§ EXCERPT PROVIDED:
..............................

Abstract
N-arylsulfonyl-1,2,3-triazoles were synthesized from 1,1-dibromo-2-arylethylenes via a one-pot reaction involving the Cs2CO3-mediated dehydrobromination process of the dibromoalkenes to produce alkynes followed by the Cu(I)-catalyzed Huisgen cycloaddition of the alkyne intermediates with tosyl azide.
Introduction
N-arylsulfonyl-1,2,3-triazoles are known as intermediates [1–7] in organic synthesis. Conventionally, the Cu-catalyzed [3+2] cycloaddition of azides and alkynes (CuAAC) is the most significant method for the synthesis of triazole-containing compounds [8–11]. However, the employment of azides bearing electron-withdrawing groups such as sulfonyl azides result in apparently different outcomes and generates in situ a reactive ketenimine intermediate by the ring-opening rearrangement of N-arylsulfonyl copper triazole species [12–14]. Thus, the efficient synthetic approach to N-arylsulfonyl-1,2,3-triazoles by CuAAC has rarely been reported [15]. Fokin and Chang have cooperatively reported a useful copper-catalyzed approach to N-arylsulfonyl-1,2,3-triazoles carried out in anhydrous chloroform at low temperature (0°C) [16]. The efficient synthesis of N-arylsulfonyl-1,2,3-triazoles under CuBr/PhSMe conditions has been developed [17]. It has also been demonstrated that the combination of Cu(OAc)2·H2O and 2-aminophenol effectively promotes the transformation of sulfonyl azides and alkynes to give the desired N-arylsulfonyl-1,2,3-triazole [15].
1,2-Dibromo-2-arylethylenes, readily available from inexpensive aryl aldehydes by the Corey and Fuchs procedure [18], are useful and versatile precursors to the volatile and malodorous alkynes in many organic transformations [19–21]. In continuation of our work in the synthesis and application of arylvinyl bromides and dibromides [22–26], we wish to report here for the first time the one-pot conversion of 1,1-dibromo-2-arylethylenes and tosyl azide into N-arylsulfonyl-1,2,3-triazoles by sequential dehydrobromination and Huisgen [3+2] cycloaddition reaction (Scheme 1) using a CuBr/PhSMe catalytic system established by Fu for the CuAAC of normal alkynes [17].
Synthesis of N-arylsulfonyl-1,2,3-triazoles 2 from 1,1-dibromo-2-arylethylenes 1.

..............................

§ SOURCE DATA:
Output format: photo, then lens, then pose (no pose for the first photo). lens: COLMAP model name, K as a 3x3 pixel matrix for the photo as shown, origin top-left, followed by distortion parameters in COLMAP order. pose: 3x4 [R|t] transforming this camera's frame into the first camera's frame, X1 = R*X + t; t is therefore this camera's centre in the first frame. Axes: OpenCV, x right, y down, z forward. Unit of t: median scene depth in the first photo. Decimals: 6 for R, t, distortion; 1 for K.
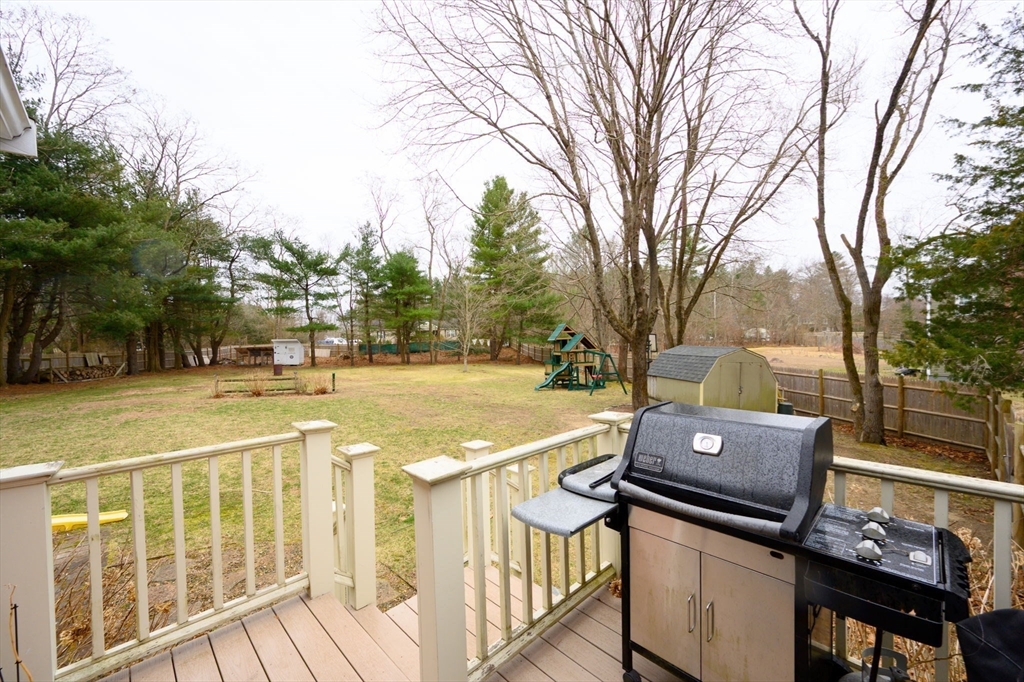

..............................

§ EXERCISE PROMPT: Translate this sentence from the triazole synthesis excerpt into French: "Thus, the efficient synthetic approach to N-arylsulfonyl-1,2,3-triazoles by CuAAC has rarely been reported [15]."

§ RESPONSE AREA: Ainsi, l'approche synthétique efficace des N-arylsulfonyl-1,2,3-triazoles par CuAAC a rarement été rapportée [15].